Renkli arkaplan üzerinde kozmetik ürünleri

Kozmetik Endüstrisinde Dijital Dönüşüm

Kozmetik endüstrisi son yıllarda ürün geliştirmeden satış ve pazarlamaya kadar her aşamada iddialı adımlar atıyor. Kozmetik markaları ve perakendeciler özellikle ürünlerin üretimi, paket tasarımları, tedarik zinciri yönetimi ve müşteri sadakati gibi alanlarda yenilikleri hayata geçirmek için teknolojiyi giderek daha fazla kullanıyor. Bu da, kalitenin iyileştirilmesini ve tüketicilere daha kişiselleştirilmiş deneyimler sunulabilmesini sağlıyor. 

 

2022 yılında bir önceki yıla göre %16’lık büyüme elde eden sektörün alt kategorileri cilt bakımı, saç bakımı, makyaj malzemeleri, parfümler, banyo malzemeleri, deodorantlar ve ağız bakım ürünleri şeklinde sıralanıyor. 2021 yılı verilerine göre pazarın kategoriler bazındaki lideri %41'lik payla “cilt bakımı” olurken, Kuzey Asya bölgesel pazarlar içerisindeki yaklaşık yüzde 35’lik payıyla öne çıkıyor.   

 

2022 yılında küresel kozmetik pazarlarının geliri 93,05 milyar ABD doları olarak hesaplanmıştı. Gelirin 2023 sonunda 100 milyar doları aşacağı ve 2027 yılına kadar yaklaşık 124 milyar dolarlık hacme ulaşacağı tahmin ediliyor.

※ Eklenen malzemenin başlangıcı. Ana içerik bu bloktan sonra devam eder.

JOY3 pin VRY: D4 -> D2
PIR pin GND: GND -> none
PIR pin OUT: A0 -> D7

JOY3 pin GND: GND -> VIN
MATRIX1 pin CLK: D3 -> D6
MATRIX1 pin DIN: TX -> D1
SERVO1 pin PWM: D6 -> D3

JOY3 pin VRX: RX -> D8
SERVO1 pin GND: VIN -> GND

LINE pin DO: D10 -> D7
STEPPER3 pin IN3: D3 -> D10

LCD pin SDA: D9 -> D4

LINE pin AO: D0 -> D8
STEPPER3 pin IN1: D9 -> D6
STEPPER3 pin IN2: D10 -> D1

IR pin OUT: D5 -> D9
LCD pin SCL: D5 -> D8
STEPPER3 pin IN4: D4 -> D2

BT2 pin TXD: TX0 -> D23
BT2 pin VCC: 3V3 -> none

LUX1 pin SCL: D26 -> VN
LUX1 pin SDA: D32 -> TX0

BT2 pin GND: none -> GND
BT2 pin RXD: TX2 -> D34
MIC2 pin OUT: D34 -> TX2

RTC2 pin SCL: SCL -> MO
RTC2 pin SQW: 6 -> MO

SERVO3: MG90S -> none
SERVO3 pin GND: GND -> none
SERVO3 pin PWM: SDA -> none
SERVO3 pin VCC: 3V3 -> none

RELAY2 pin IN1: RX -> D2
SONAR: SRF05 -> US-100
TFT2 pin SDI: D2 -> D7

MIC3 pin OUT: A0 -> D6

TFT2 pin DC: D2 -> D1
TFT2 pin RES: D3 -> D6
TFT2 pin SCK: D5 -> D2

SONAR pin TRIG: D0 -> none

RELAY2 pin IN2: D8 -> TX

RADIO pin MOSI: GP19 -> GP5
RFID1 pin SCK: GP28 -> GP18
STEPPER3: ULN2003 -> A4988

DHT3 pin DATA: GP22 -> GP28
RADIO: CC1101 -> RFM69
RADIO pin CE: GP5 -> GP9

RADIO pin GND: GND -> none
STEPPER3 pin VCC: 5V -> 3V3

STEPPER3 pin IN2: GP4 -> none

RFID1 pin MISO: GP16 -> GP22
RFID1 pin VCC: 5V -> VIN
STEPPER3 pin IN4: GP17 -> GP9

Kozmetik Endüstrisinde Tedarik Zinciri 

Kozmetik endüstrisinde tedarik zinciri, ürünlerin üreticilerden perakendecilere ve ardından tüketicilere hareketini içeren bir süreçtir. Üreticiler makyaj, cilt bakım ve saç bakım ürünleri gibi kozmetik ürünleri üretir ve daha sonra toptan satıcılara veya doğrudan perakendecilere dağıtır. Kozmetik mağazaları veya çevrimiçi pazaryerleri gibi perakendeciler de bu ürünleri tüketicilere satar. 

  

Kozmetik endüstrisinin karşılaştığı en büyük zorluklardan biri, tüketici talebinin çok sık değişiyor olması. Tüketiciler, kendi özel ihtiyaç ve tercihlerini karşılayan kişiselleştirilmiş ürünleri giderek daha fazla talep ediyor. Kişiselleştirilmiş ürünlerin yanı sıra, kozmetik markalarının müşterilerine özelleştirilmiş paketlemeler sunmaları da kozmetik endüstrisinde değişimi tetikliyor. Bunun sonucunda ise benzersiz içeriklere sahip niş ürünler sunan kozmetik markalarının sayısında artış yaşanıyor. Öte yandan geleneksel tedarik zinciri, seri üretim ve dağıtıma odaklandığı için, tüm bu değişken taleplere ayak uydurmakta çoğu zaman zorluk yaşıyor. 

  

Kişiselleştirilmiş paketleme hizmetlerimiz hakkında bilgi almak için; 

 

Kozmetik ürünleri satın almak için çevrimiçi pazaryerlerine giderek daha fazla yönelen müşteriler de geleneksel perakende modelinde değişime yol açıyor. Çevrimiçi alışverişteki bu artış perakendeciler için, uygulanması maliyetli ve zor olabilen dijital pazarlama ve çevrimiçi dağıtım kanallarına yatırım yapma ihtiyacı yaratıyor.  

 

Öyle ki, Bandt’in araştırmalarına göre kozmetik şirketleri 2022'de reklamlara yaklaşık 7,7 milyar dolar harcadı. Kozmetik sektöründeki reklam harcamaları yılda %2,2 oranında büyüyor ve en iyi reklam kanalı hala televizyon olarak görülürken, dijital reklamcılık da etkisini giderek artırıyor. 

  

Son yıllarda kozmetik ürünlerde kullanılan içeriklere yönelik bilincin gelişmesi de sektör üzerinde yeni bir baskı unsuru oluşturuyor. Tüketiciler, satın aldıkları ürünlerin kendi bedenlerine, çevreye ve topluma etkileri konusunda daha fazla araştırma yapıyor. Neilson’ın araştırmasına göre tüketicilerin %40,2'si satın alma kararı verirken doğal içerikler arıyor. Sürdürülebilirliği ve etik kaynak sağlamayı önceliklendirmeyen, geleneksel üretim süreçlerine ve tedarik zincirlerine bağımlı olan şirketler ise, bu yeni taleplere uyum sağlamakta zorlanabiliyor. 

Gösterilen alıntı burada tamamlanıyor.